Depuis 1639, elle se compose de quarante membres élus, dits les « immortels », par les autres académiciens. Elle est la première des cinq académies qui constituent l’Institut de France. Elle rassemble des personnalités marquantes de la vie littéraire (poètes, romanciers, hommes de théâtre, critiques), des philosophes, des historiens, des hommes de science et, par tradition, des militaires de haut rang, des hommes d’État ainsi que des dignitaires religieux. Parmi les plus illustres : Montesquieu (1727), Marivaux (1742), Voltaire (1746), Chateaubriand (1811), Hugo (1841, après quatre candidatures) ou encore Pasteur (1881). Zola essuie 25 refus, quand Clemenceau, pas même candidat, est élu à l’unanimité en 1918. Tout comme le maréchal Pétain (1929), exclu en 1945…

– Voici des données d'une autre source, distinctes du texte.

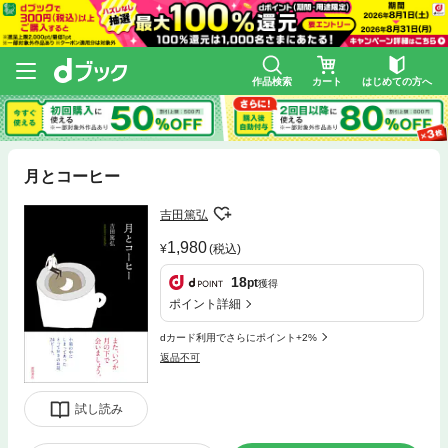
作品検索
カート
はじめての方へ
月とコーヒー
吉田篤弘
1,980
(税込)
18
pt
獲得
ポイント詳細
dカード利用でさらにポイント+2%
返品不可
試し読み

Il n’existe aucune condition de titres ou de nationalité pour entrer dans la Compagnie, sinon celle d’avoir illustré la langue française.

L’Académie rédige un dictionnaire et se prononce sur des règles orthographiques. La langue qu’elle défend se situe entre “l’usage et la norme”.
En quatre siècles, l’institution a produit huit dictionnaires. Le premier date de 1694, le dernier de 1930. Depuis 1986, l’Académie publie progressivement sa neuvième édition – en juillet dernier, les “immortels” ont terminé l’examen des mots de cette 9e édition, près de deux fois plus nombreux que dans la 8e.
L’émergence de la linguistique, l’apparition des dictionnaires et la création de commissions chargées de la défense du français ont entamé sa prééminence.

Après des siècles d’opposition, l’institution a accepté, en 2019, de féminiser certains métiers : cheminote, contrôleuse, députée, docteure… En 1990, elle consent au moindre usage du tiret dans les mots composés, aux accents circonflexes facultatifs sur les -u et les -i ou à la francisation de certains mots étrangers. Pas question, cependant, de bouger sur les anglicismes ou l’écriture inclusive, un “péril”. « Je n’irai pas jusqu’à dire que la langue est en danger, mais il y a constamment des menaces. Je pense qu’il faut avoir une vision d’une langue française qui peut redevenir conquérante », a confié Maalouf à l’AFP. En tout état de cause, « l’Académie n’est pas et ne sera jamais un parti politique », a-t-il martelé, jugeant « important qu’il y ait toutes les sensibilités, toutes les opinions représentées et que tout cela se passe dans la courtoisie, dans l’amitié et la fraternité ».